LP1

Location: Tragowel	Australian Soil Classification:
General Landscape Description: Closed depression of a swamp. Original vegetation includes Black Box and Red Gum as well as ‘Treeless Plain’ grassland. Also present are Barley Grass and Red Weed.

LP01 Landscape

Soil Profile Morphology

Surface Soil

A1	0-10 cm	Greyish brown (2.5Y5/2); medium heavy clay; self mulching and cracking surface condition; strong coarse blocky, breaking down to strong fine blocky structure; very hard consistence dry; contains a few (2%) hard carbonate nodules and many (20-50%) coarse fragments; pH 8.6; sharp and smooth change to:	LP01 Profle
Subsoil
B21	10-60 cm	Greyish brown (2.5Y5/2); heavy clay; strong coarse blocky, breaking down to strong fine blocky structure; friable consistence moist; contains very few (<2%) hard carbonate nodules; pH 8.7; gradual and smooth change to:
B22	60-100 cm	Greyish brown (2.5Y5/2); medium heavy clay; strong coarse blocky, breaking down to strong fine blocky structure; weak consistence moist; contains very few (<2%) hard carbonate nodules (2-6 mm in size); pH 8.6; gradual and smooth change to:
B23	100+ cm	Light brownish grey (2.5Y6/2); medium clay; weak consistence moist; contains very few (<2%) hard carbonate nodules (6 mm in size); pH 8.5.

• High clay content throughout the profile.
• Self-mulching and cracking surface condition.
• Accumulation of carbonates throughout the profile.
• Vertic properties (i.e. cracking surface condition).

• The strongly alkaline profile suggests that some nutrients (e.g. iron, manganese, zinc, copper) may be poorly available to plants and that deficiencies are likely to occur. Deficiencies can be determined by plant tissue analysis.
• A very positive feature of this profile is that it has a very high inherent fertility throughout which is beneficial to plant growth.
• The profile is extremely saline throughout and is likely to restrict the growth of salt sensitive plant species (e.g. faba beans, linseed, chickpeas and lupins).
• The high level of exchangeable sodium and magnesium throughout may also result in nutrient imbalances and may even have a toxic effect on some plants.

• The surface soil is self-mulching which provides a good seed bed that is friable and easily worked.
• When the soil is dry, heavy rains will move down soil cracks. This rapid recharge can be valuable for the survival of plants near wilting. When wet, the soil will swell and further infiltration will be relatively slow.
• Tillage of cracking clay soils should be avoided if the soil is wet (i.e. wetter than the plastic limit). At such a moisture condition, excessive tillage, trafficking or overstocking can result in structural degradation (e.g. compaction, smearing) occurring. Ideally, tillage should take place on clay soils such as these when the soil is drier than the plastic limit, down to at least the tillage depth.
• The densely and coarsely structured surface (A1) is strongly sodic and has a low exchangeable calcium to magnesium ratio (0.6) with slight dispersion. This indicates that tillage or over-stocking of the soil whilst in a moist to wet condition may result in structural degradation (e.g. surface sealing, increased cloddiness) occurring. Raindrop action on bare soil may have a similar effect, so it is important to maintain surface cover. Gypsum application may assist in improving surface soil structural conditions on such soils.
• The high wilting point value (23%) indicates that plants will be unable to utilise light rains when the soil is relatively dry.
• The levels of organic carbon measured at the pit site is low (this may or may not be representative of the whole paddock).
• The levels of total nitrogen measured at this pit site is moderate. However, this is best assessed by taking a bulked sample from across the paddock.

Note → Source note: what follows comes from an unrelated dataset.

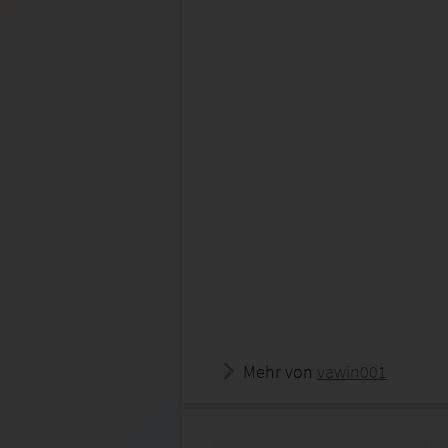
Mehr von
vawin001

• The densely and coarsely structured upper subsoil (B21) is strongly sodic with a low exchangeable calcium to magnesium ratio (0.5). The extremely high salinity level has probably contributed to the decrease in dispersion to nil and is not likely to restrict water movement as significantly as would occur if the soil was not saline. Nevertheless, subsoil permeability will be low due to the low porosity of the clayey horizons.
• The subsoil displays vertic properties which indicates that significant shrinking and swelling occurs with wetting and drying cycles. This may disturb the roots of some plant species and has engineering implications (eg. disturbance to building foundations and fence lines).
  

• Within the region this soil is considered to be excellent. This is due to the soils self-mulching surface condition, excellent structure, good calcium levels, high clay and minimum sodicity levels.
• These soils flood annually and tend to become quickly saline after the soil is irrigated. Gilgai makes agriculture move difficult than other soils but it is still considered a better soil than Boort Clay and Macorna Clay.
• The soil requires four to five inches of rainfall for water holding capacity for lucerne and three and a half inches for pasture.